Read the link and you'll see how you're wrong.

From your link:

Overview
Education is primarily a State and local responsibility in the United States. It is States and communities, as well as public and private organizations of all kinds, that establish schools and colleges, develop curricula, and determine requirements for enrollment and graduation. The structure of education finance in America reflects this predominant State and local role. Of an estimated $1.15 trillion being spent nationwide on education at all levels for school year 2012-2013, a substantial majority will come from State, local, and private sources. This is especially true at the elementary and secondary level, where about 92 percent of the funds will come from non-Federal sources.

That means the Federal contribution to elementary and secondary education is about 8 percent, which includes funds not only from the Department of Education (ED) but also from other Federal agencies, such as the Department of Health and Human Services' Head Start program and the Department of Agriculture's School Lunch program.

Although ED's share of total education funding in the U.S. is relatively small, ED works hard to get a big bang for its taxpayer-provided bucks by targeting its funds where they can do the most good.
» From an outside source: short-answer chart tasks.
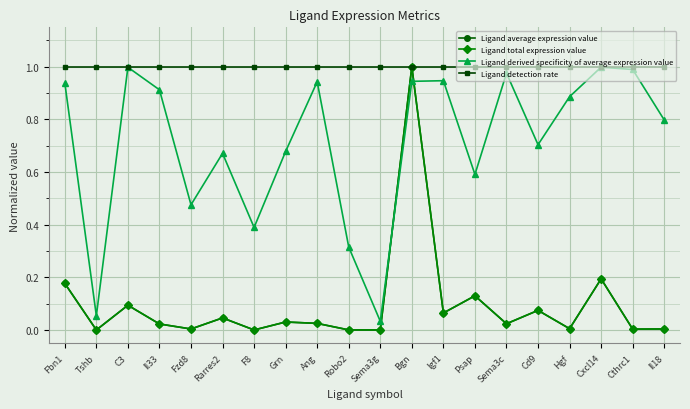

Which label corresponds to the largest value in the chart?

Fbn1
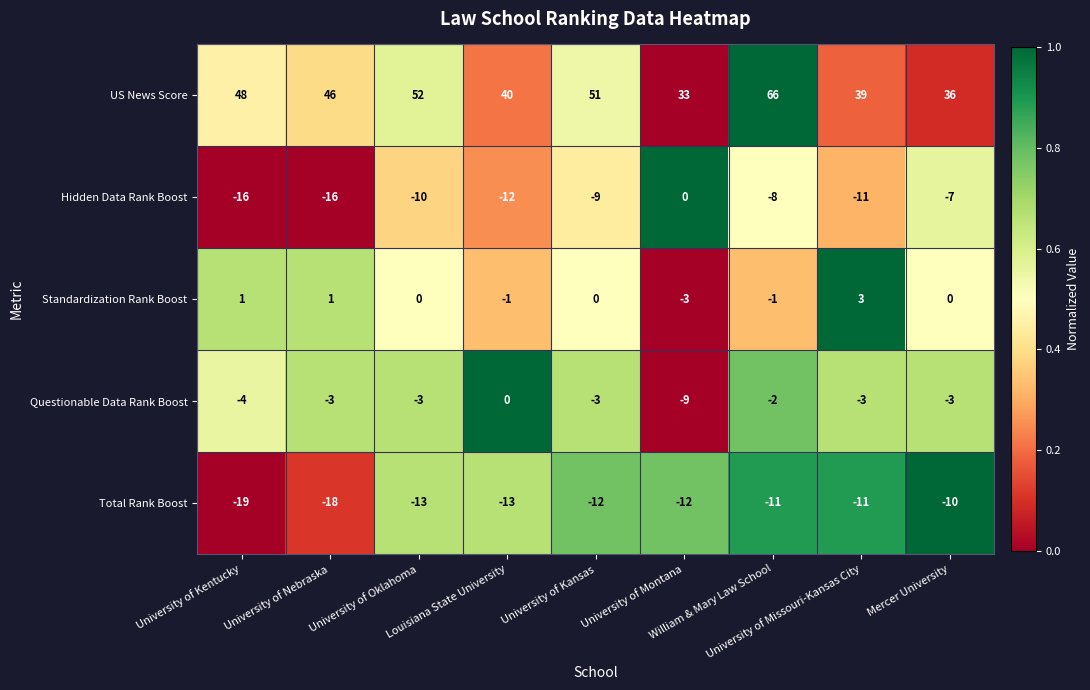

How many Questionable Data Rank Boost values are between -3 and -2?

6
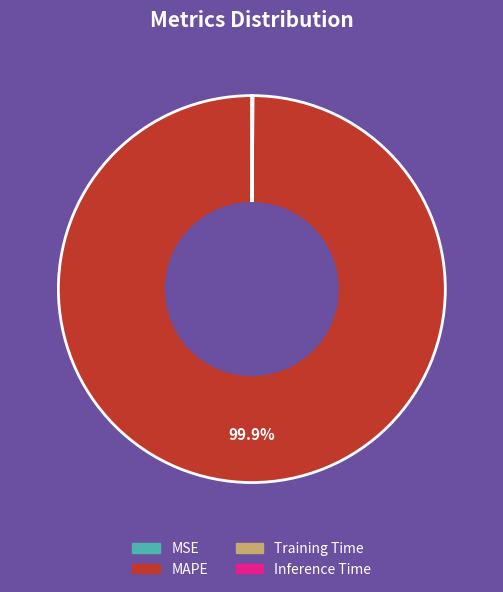

What is the largest slice in the pie chart?

MAPE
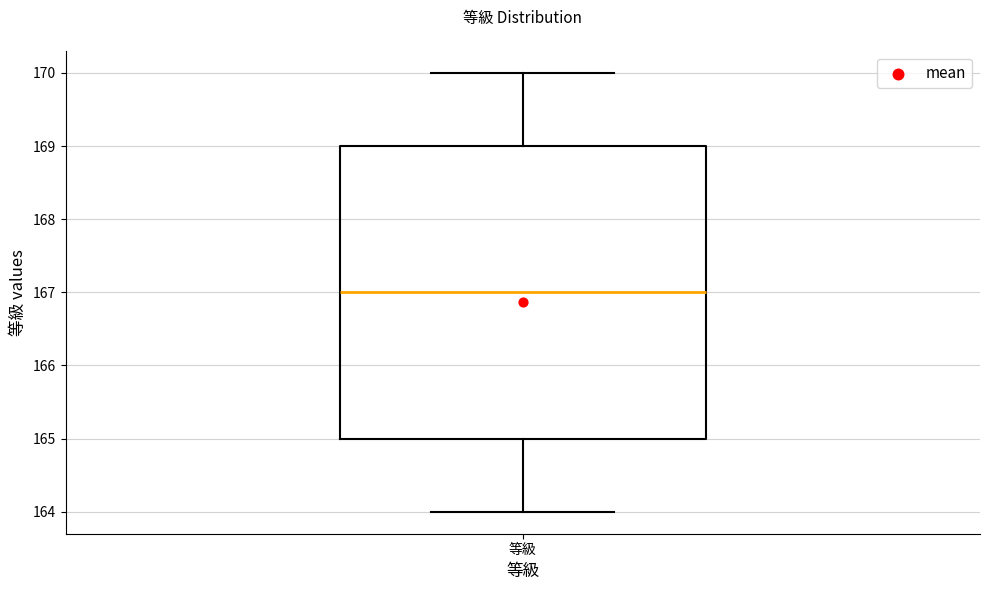

Read this box plot against the y-axis: the position of the median line, the range covered by the box, and the ends of both whiskers. The values are not printed on the chart, so give them approximately, as read against the axis.

median 167, box 165 to 169, whiskers 164 to 170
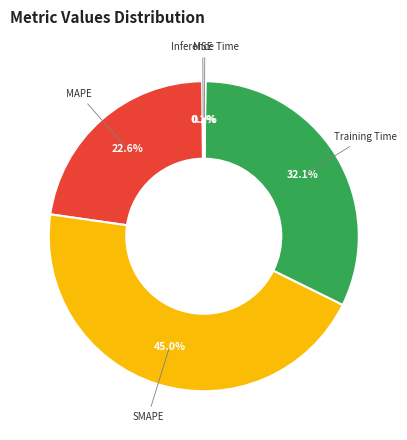

Is there a majority slice in this chart?

No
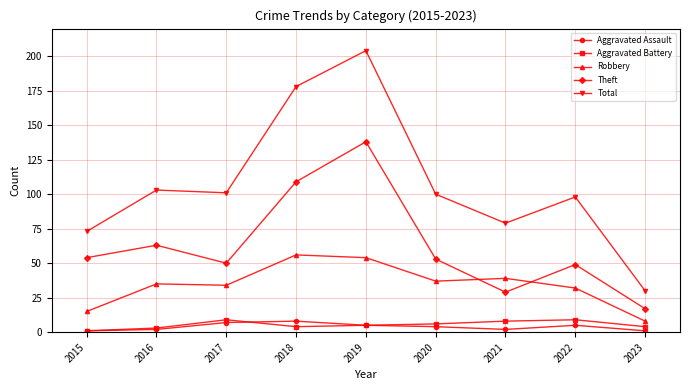

At which category does Aggravated Battery reach its first local peak?

2017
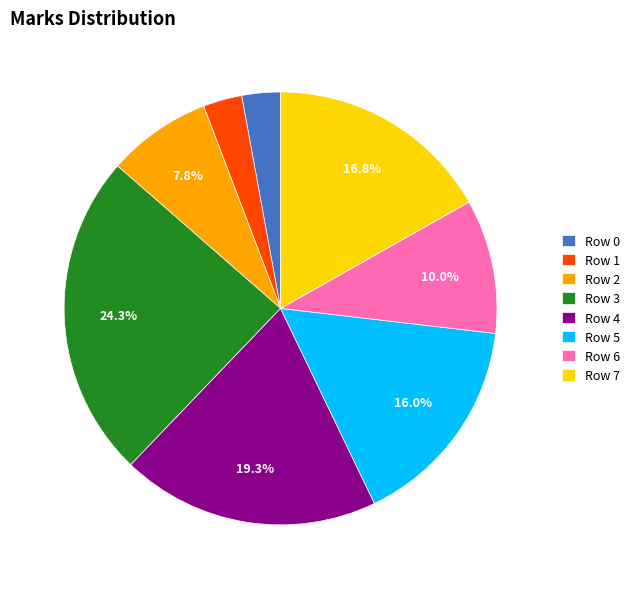

What percentage is the Row 7 slice, to the nearest percent?

17%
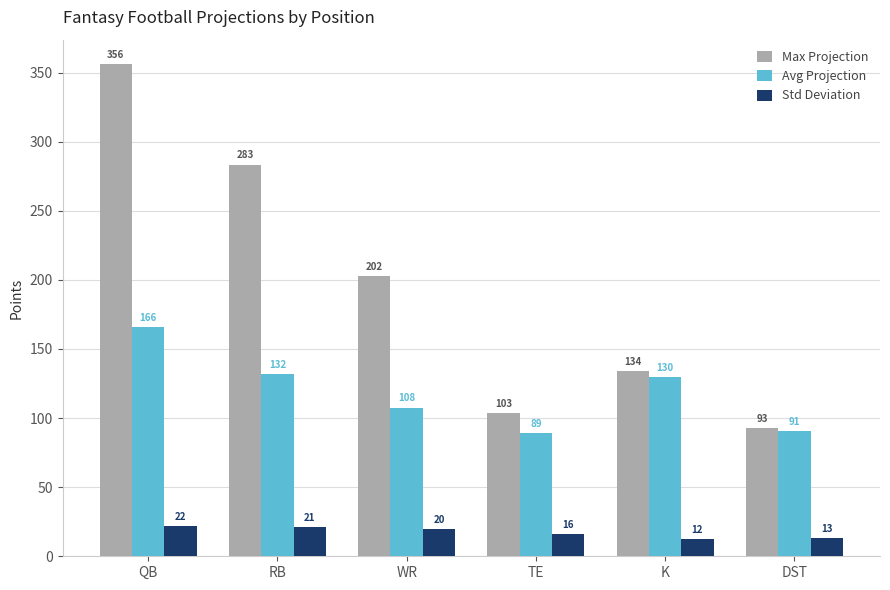

What is the label of the 1st bar from the right?

DST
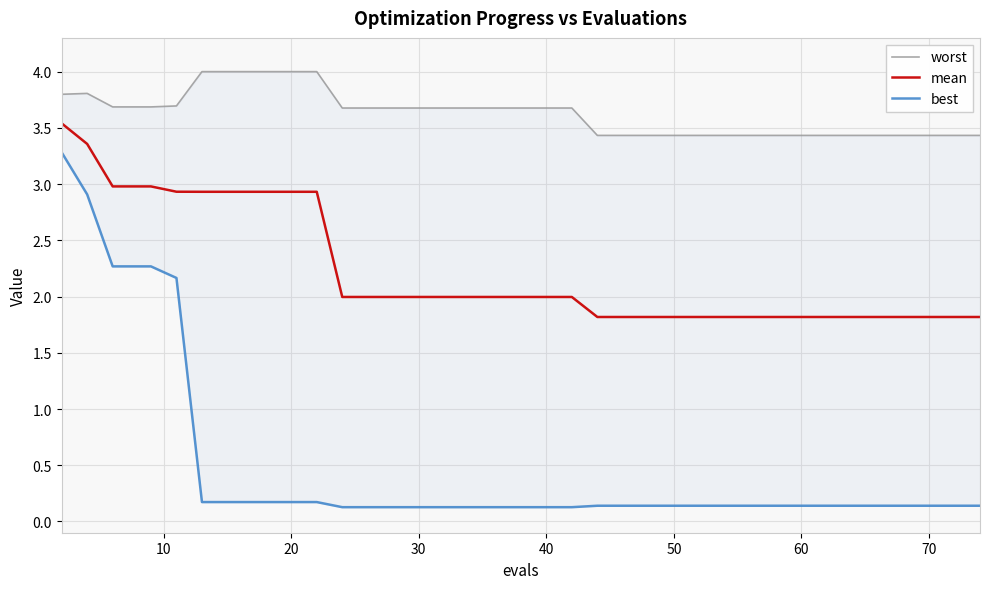

The mean series shows 0.5 at 60. True or false?

False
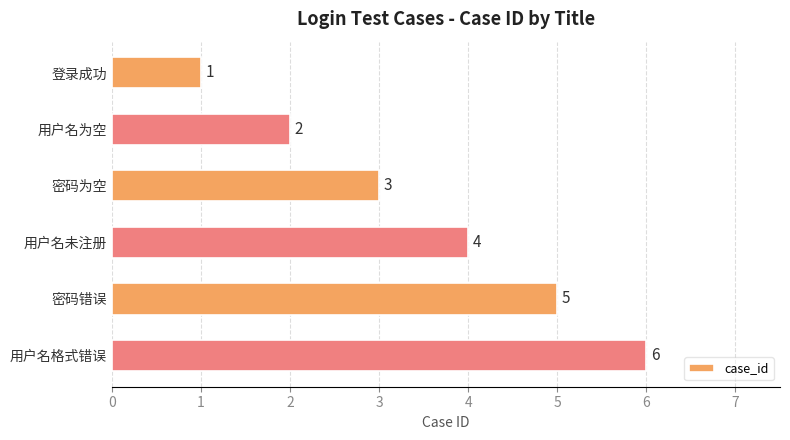

What is the value of the 5th bar from the top?

5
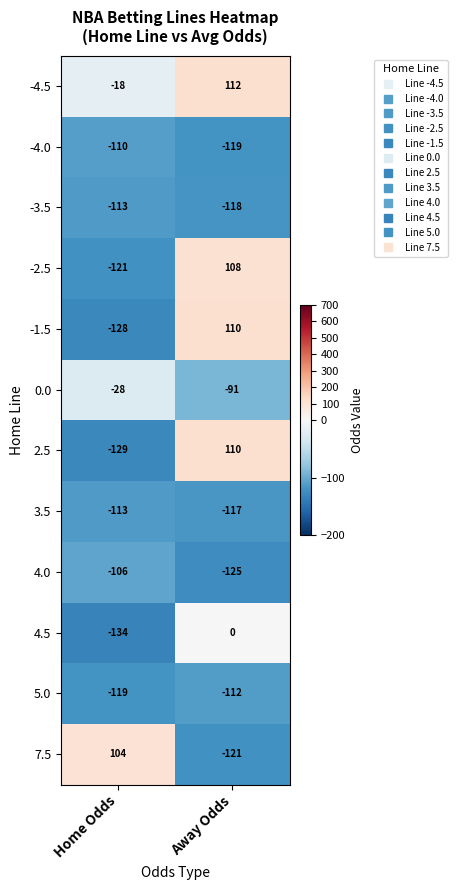

Which category has the highest value in the -4.5 series?

Away Odds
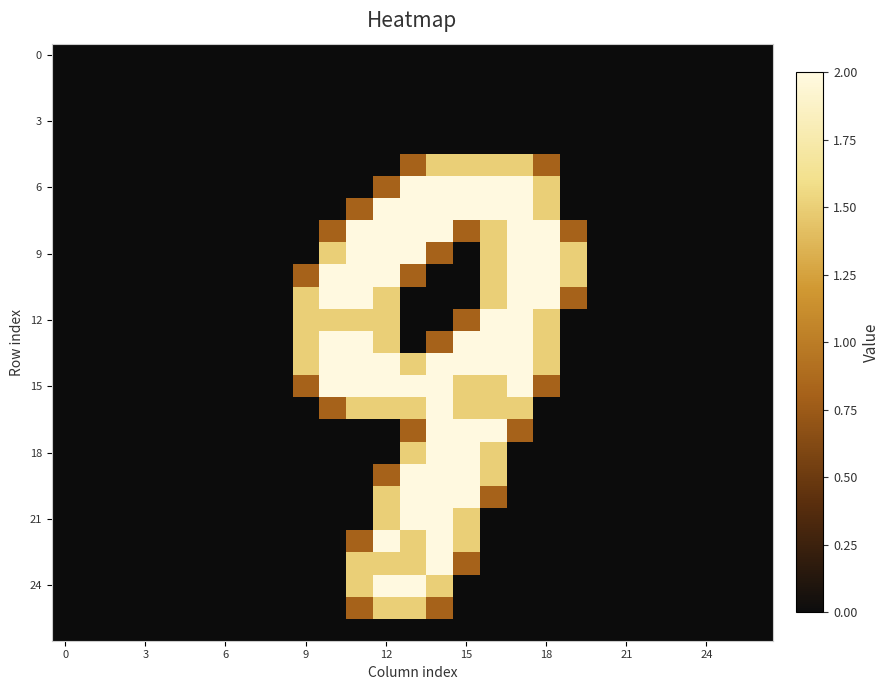

Which series has the largest range (max minus min)?

6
This targeting reflects the historical development of the Federal role in education as a kind of "emergency response system," a means of filling gaps in State and local support for education when critical national needs arise.
 
Finances are certainly a barrier for better public education in the south. It sort of self-propogates: worse economy--->less tax revenue--->less education--->worse economy.

But there is more to it. There is a fundamental mistrust in education in many of these places where they think education=liberal indoctrination. It's not too different from the problem in the inner cities where there is this perception that being educated=betraying your race and trying to be white. These are all just really difficult cultural attitudes which are going to be tough to overcome.

I mean if you are a Trump-voting Southern conservative, and you hear some teacher is trying to teach your kid about evolutionary biology, and that the Earth is more than just 6000 years old, and how trickle down economics doesn't really work, and the evidence for climate change science, and how race is not really a scientific concept, or how and all the reasons why the founding fathers wanted religion out of politics, etc... you certainly wouldn't trust the educational system very much either. You'd chase that teacher right out of town with your trusty shotgun.